Restate word for word the lines of the data below, from the first through the one that has "Figure 3. 1D".

(Beginning of INPUT)

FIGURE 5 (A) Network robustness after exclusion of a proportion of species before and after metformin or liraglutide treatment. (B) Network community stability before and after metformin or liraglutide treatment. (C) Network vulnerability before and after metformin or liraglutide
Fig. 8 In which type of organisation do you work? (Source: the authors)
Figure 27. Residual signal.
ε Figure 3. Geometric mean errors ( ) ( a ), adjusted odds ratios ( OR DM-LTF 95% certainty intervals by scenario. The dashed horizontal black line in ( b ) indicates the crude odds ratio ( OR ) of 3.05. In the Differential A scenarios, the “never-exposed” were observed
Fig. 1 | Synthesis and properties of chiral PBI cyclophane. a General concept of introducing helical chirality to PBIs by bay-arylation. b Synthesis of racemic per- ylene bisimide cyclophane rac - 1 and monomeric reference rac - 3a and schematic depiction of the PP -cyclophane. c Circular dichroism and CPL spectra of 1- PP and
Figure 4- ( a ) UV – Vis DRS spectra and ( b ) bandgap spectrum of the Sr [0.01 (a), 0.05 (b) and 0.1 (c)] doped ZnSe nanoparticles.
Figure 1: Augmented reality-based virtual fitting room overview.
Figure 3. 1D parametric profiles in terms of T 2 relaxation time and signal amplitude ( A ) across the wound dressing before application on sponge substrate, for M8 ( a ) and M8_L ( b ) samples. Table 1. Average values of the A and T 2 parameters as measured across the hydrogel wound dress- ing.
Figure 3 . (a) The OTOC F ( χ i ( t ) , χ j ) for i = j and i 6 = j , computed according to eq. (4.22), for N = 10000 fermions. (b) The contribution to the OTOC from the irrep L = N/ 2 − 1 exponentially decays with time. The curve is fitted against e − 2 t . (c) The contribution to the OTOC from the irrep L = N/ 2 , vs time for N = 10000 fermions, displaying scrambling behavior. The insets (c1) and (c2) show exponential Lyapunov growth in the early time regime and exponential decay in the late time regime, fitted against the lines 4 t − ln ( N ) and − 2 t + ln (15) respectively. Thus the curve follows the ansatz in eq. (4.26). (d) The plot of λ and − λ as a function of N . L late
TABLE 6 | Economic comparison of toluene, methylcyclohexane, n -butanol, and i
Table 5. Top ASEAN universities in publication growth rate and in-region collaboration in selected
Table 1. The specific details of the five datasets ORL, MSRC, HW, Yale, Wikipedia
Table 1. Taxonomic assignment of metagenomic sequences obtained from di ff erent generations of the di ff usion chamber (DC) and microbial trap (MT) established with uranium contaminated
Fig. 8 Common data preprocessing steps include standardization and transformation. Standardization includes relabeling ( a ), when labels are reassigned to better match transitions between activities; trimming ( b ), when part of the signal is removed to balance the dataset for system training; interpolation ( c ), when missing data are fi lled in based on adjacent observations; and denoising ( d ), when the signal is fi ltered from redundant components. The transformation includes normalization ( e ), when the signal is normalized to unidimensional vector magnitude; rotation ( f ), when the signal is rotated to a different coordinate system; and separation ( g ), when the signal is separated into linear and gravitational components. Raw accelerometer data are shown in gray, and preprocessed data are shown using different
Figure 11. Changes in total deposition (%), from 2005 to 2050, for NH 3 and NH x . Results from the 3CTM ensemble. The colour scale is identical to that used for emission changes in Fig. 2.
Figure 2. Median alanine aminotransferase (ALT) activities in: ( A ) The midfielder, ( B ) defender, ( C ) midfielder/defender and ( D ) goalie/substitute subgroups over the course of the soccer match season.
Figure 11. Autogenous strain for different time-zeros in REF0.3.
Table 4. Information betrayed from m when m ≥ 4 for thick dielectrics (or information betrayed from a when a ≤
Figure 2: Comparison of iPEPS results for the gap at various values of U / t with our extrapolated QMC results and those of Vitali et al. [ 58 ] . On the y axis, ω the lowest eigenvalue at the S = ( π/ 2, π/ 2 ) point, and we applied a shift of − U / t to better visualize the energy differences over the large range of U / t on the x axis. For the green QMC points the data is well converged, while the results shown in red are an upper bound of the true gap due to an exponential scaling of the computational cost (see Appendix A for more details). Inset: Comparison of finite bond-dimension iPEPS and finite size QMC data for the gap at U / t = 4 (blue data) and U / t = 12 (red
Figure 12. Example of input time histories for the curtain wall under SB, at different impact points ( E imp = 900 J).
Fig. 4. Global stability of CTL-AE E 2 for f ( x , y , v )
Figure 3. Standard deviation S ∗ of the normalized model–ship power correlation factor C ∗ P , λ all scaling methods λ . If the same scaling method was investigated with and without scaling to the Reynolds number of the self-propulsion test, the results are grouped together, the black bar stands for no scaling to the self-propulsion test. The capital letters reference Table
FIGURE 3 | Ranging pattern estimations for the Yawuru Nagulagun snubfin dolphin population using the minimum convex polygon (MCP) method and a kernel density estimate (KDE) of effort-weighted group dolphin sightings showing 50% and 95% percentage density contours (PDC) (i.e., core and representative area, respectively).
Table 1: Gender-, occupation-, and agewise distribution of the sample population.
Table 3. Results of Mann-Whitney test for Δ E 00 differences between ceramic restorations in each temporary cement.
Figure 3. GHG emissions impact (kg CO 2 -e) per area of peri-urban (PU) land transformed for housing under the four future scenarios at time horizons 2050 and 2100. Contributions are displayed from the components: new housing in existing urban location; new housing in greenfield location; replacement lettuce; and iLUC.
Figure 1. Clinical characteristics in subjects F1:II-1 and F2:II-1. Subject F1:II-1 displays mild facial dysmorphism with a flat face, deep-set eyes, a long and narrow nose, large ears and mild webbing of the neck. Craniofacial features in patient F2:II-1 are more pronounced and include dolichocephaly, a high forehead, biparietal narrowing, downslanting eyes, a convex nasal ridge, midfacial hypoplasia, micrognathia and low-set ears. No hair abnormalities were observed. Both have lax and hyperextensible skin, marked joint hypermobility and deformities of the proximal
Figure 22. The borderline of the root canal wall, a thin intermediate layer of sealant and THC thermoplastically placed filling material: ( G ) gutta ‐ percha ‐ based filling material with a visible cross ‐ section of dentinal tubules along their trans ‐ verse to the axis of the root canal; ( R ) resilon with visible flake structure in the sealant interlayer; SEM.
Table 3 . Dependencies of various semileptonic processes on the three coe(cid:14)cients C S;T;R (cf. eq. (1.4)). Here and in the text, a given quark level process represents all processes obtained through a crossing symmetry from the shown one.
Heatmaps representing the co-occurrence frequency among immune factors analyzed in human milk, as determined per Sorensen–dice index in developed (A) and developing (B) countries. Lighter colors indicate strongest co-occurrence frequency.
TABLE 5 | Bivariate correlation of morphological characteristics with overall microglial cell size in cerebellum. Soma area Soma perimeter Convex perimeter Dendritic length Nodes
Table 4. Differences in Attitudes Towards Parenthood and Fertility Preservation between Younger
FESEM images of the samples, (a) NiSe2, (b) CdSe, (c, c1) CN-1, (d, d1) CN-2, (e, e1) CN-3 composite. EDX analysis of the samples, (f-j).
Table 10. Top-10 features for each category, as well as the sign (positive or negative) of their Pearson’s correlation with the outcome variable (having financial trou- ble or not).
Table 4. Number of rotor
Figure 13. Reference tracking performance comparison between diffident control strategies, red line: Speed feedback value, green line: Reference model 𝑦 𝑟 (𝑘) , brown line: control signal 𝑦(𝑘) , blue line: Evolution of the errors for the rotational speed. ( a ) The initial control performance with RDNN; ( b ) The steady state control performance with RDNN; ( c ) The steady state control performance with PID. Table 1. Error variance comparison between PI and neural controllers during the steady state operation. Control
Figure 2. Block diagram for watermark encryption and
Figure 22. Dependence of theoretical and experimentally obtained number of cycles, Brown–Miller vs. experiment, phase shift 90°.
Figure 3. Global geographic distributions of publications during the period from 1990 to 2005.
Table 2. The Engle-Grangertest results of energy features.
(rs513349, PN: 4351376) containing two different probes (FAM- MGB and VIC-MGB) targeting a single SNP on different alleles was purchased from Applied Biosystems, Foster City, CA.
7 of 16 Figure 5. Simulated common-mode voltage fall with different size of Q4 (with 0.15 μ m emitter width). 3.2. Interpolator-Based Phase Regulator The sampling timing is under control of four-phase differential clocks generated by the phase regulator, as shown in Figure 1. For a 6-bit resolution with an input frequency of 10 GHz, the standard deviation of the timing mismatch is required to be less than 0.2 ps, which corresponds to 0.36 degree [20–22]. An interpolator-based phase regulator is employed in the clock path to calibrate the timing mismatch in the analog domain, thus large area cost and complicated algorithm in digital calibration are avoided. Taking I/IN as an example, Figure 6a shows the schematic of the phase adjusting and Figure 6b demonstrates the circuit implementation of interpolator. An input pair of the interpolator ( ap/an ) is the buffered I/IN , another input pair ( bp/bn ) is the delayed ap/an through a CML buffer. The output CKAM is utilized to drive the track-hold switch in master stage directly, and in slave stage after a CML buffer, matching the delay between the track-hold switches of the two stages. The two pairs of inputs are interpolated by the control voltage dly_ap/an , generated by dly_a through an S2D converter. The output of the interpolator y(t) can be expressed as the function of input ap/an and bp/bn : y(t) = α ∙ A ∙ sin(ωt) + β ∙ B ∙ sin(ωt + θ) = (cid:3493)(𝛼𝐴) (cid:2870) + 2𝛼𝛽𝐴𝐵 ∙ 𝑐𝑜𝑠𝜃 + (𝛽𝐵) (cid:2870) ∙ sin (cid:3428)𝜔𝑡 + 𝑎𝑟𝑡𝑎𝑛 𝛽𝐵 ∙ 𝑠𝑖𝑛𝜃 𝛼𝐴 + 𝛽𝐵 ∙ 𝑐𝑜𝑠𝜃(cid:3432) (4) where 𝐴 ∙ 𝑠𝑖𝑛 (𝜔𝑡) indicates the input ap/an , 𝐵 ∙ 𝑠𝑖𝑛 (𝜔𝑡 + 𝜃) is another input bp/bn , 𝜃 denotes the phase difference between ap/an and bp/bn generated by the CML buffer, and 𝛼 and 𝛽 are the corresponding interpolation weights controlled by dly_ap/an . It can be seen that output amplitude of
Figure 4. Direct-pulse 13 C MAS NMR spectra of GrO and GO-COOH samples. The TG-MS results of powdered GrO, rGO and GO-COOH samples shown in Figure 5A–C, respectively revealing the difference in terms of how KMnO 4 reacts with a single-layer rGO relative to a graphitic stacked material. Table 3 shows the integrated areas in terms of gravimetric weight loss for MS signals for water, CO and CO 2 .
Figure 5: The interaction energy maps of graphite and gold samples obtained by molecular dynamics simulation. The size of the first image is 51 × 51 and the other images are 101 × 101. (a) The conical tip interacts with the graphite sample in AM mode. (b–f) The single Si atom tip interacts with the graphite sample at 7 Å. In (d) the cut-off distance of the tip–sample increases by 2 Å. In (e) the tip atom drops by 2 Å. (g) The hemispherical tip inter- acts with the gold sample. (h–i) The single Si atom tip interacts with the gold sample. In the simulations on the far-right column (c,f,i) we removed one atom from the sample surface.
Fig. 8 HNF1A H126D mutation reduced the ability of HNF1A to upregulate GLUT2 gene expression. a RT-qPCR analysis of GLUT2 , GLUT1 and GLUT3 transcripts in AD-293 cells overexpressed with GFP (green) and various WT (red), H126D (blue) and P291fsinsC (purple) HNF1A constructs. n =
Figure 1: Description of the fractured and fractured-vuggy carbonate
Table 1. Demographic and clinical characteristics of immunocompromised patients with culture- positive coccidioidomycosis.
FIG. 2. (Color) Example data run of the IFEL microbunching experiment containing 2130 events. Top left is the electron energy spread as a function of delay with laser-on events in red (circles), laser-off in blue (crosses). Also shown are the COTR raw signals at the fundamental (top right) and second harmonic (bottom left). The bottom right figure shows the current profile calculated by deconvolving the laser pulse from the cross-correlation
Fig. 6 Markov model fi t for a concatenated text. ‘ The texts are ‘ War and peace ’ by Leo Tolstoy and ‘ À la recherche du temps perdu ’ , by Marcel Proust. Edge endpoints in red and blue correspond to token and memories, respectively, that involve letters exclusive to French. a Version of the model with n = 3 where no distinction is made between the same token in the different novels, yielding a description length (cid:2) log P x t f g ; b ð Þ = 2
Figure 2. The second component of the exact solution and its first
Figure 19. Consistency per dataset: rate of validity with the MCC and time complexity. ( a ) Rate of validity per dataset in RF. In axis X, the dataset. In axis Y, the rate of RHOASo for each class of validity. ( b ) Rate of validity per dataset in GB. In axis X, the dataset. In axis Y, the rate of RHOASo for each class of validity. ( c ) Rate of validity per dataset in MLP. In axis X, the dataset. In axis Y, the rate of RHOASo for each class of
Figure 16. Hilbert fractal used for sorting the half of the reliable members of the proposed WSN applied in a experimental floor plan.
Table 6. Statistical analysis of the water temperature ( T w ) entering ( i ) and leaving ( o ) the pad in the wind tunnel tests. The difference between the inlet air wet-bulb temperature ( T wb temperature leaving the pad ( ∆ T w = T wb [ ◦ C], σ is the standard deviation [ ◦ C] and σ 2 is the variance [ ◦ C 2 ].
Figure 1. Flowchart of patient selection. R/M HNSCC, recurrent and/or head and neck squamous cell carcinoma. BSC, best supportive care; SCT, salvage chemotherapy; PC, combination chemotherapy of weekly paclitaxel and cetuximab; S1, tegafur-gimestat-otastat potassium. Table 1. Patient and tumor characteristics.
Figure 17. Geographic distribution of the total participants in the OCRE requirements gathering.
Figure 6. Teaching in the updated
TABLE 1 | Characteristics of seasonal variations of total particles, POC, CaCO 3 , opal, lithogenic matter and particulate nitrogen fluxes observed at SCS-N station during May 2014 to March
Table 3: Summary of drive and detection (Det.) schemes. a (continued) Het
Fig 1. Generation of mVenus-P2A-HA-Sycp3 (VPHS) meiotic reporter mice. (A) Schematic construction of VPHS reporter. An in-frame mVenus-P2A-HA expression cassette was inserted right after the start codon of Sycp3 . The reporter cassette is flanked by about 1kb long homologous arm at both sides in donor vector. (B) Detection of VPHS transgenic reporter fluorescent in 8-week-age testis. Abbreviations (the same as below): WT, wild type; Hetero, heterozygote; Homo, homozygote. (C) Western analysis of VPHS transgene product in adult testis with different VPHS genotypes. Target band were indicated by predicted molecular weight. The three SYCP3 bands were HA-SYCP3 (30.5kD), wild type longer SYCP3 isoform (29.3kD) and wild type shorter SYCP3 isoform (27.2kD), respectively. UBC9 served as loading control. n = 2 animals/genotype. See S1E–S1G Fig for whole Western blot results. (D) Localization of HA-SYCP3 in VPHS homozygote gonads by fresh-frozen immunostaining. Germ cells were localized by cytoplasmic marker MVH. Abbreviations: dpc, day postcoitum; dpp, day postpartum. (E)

(End of INPUT)

TASK RESULT =
FIGURE 5 (A) Network robustness after exclusion of a proportion of species before and after metformin or liraglutide treatment. (B) Network community stability before and after metformin or liraglutide treatment. (C) Network vulnerability before and after metformin or liraglutide
Fig. 8 In which type of organisation do you work? (Source: the authors)
Figure 27. Residual signal.
ε Figure 3. Geometric mean errors ( ) ( a ), adjusted odds ratios ( OR DM-LTF 95% certainty intervals by scenario. The dashed horizontal black line in ( b ) indicates the crude odds ratio ( OR ) of 3.05. In the Differential A scenarios, the “never-exposed” were observed
Fig. 1 | Synthesis and properties of chiral PBI cyclophane. a General concept of introducing helical chirality to PBIs by bay-arylation. b Synthesis of racemic per- ylene bisimide cyclophane rac - 1 and monomeric reference rac - 3a and schematic depiction of the PP -cyclophane. c Circular dichroism and CPL spectra of 1- PP and
Figure 4- ( a ) UV – Vis DRS spectra and ( b ) bandgap spectrum of the Sr [0.01 (a), 0.05 (b) and 0.1 (c)] doped ZnSe nanoparticles.
Figure 1: Augmented reality-based virtual fitting room overview.
Figure 3. 1D parametric profiles in terms of T 2 relaxation time and signal amplitude ( A ) across the wound dressing before application on sponge substrate, for M8 ( a ) and M8_L ( b ) samples. Table 1. Average values of the A and T 2 parameters as measured across the hydrogel wound dress- ing.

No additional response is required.